The SH-SY5Y cells differentiated by sequential exposure of retinoic acid (RA) and brain-derived neurotrophic growth factor (BDNF) are a well-employed cellular model for studying the mechanistic aspects of neural development and neurodegeneration. Earlier studies from our lab have identified dramatic upregulation (77 miRNAs) and downregulation (17 miRNAs) of miRNAs in SH-SY5Y cells differentiated with successive exposure of RA + BDNF and demonstrated the essential role of increased levels of P53 proteins in coping with the differentiation-induced changes in protein levels. In continuation to our earlier studies, we have performed unbiased LC-MS/MS global protein profiling of naïve and differentiated SH-SY5Y cells and analyzed the identified proteins in reference to miRNAs identified in our earlier studies to identify the cellular events regulated by both identified miRNAs and proteins. Analysis of LC-MS/MS data has shown a significant increase and decrease in levels of 215 and 163 proteins, respectively, in differentiated SH-SY5Y cells. Integrative analysis of miRNA identified in our previous studies and protein identified in the present study is carried out to discover novel miRNA-protein regulatory modules to elucidate miRNA-protein regulatory relationships of differentiating neurons.
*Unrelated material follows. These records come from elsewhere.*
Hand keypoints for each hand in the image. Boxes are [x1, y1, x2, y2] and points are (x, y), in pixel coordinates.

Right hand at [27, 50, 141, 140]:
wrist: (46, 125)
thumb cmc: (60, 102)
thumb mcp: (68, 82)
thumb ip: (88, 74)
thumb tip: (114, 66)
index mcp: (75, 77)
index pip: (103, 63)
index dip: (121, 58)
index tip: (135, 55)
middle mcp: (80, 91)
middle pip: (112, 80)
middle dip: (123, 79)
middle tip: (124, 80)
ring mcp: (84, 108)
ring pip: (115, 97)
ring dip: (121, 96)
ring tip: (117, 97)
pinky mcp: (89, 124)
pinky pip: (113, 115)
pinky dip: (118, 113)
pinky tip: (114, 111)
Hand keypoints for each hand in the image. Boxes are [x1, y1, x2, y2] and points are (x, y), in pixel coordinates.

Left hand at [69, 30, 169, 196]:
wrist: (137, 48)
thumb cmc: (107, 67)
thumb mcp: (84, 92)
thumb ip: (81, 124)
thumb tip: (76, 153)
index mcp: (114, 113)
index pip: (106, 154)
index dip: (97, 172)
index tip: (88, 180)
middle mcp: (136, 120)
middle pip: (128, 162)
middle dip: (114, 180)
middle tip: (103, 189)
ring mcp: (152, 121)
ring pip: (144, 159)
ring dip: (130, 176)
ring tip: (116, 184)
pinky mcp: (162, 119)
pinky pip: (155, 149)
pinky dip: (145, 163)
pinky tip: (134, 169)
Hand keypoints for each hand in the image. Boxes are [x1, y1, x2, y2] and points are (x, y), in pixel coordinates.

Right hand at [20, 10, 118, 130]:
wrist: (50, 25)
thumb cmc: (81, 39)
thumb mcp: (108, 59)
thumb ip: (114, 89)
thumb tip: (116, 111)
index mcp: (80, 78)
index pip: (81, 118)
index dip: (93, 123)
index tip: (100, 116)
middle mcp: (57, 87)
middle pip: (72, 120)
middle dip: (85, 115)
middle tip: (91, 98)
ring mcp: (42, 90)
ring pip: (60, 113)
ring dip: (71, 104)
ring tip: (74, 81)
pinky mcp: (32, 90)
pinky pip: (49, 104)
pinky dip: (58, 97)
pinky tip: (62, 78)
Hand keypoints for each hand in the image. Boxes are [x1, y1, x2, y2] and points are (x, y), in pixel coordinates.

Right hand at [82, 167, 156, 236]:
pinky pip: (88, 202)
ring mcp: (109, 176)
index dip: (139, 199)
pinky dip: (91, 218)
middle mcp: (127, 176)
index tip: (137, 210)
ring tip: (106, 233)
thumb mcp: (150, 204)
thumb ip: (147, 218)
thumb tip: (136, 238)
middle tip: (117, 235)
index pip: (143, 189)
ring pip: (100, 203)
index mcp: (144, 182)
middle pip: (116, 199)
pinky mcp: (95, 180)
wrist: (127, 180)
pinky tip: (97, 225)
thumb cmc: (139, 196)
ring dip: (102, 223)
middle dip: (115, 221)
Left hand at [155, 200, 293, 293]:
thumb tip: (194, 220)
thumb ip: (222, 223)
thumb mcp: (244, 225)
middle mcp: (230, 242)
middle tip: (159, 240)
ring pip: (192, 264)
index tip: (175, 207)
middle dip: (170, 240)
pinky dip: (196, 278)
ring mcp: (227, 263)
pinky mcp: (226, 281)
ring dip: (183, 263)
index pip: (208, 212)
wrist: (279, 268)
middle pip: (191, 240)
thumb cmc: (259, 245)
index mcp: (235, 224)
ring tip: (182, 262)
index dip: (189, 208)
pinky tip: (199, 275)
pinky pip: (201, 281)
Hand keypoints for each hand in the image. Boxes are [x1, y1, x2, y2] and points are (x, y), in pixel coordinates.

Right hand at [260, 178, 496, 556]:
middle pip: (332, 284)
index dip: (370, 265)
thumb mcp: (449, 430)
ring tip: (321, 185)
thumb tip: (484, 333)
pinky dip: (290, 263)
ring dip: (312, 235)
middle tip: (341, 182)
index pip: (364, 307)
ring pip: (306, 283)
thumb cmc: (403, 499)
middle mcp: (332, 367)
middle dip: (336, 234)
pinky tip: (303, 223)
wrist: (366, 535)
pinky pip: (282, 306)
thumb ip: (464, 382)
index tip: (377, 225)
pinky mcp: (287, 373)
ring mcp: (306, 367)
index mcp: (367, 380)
In silico network analysis of miRNAs and proteins deregulated upon SH-SY5Y differentiation identified cell cycle, synapse formation, axonogenesis, differentiation, neuron projection, and neurotransmission, as the topmost involved pathways. Further, measuring mitochondrial dynamics and cellular bioenergetics using qPCR and Seahorse XFp Flux Analyzer, respectively, showed that differentiated cells possess increased mitochondrial dynamics and OCR relative to undifferentiated cells. In summary, our studies have identified a novel set of proteins deregulated during neuronal differentiation and establish the role of miRNAs identified in earlier studies in the regulation of proteins identified by LC-MS/MS-based global profiling of differentiating neurons, which will help in future studies related to neural development and neurodegeneration.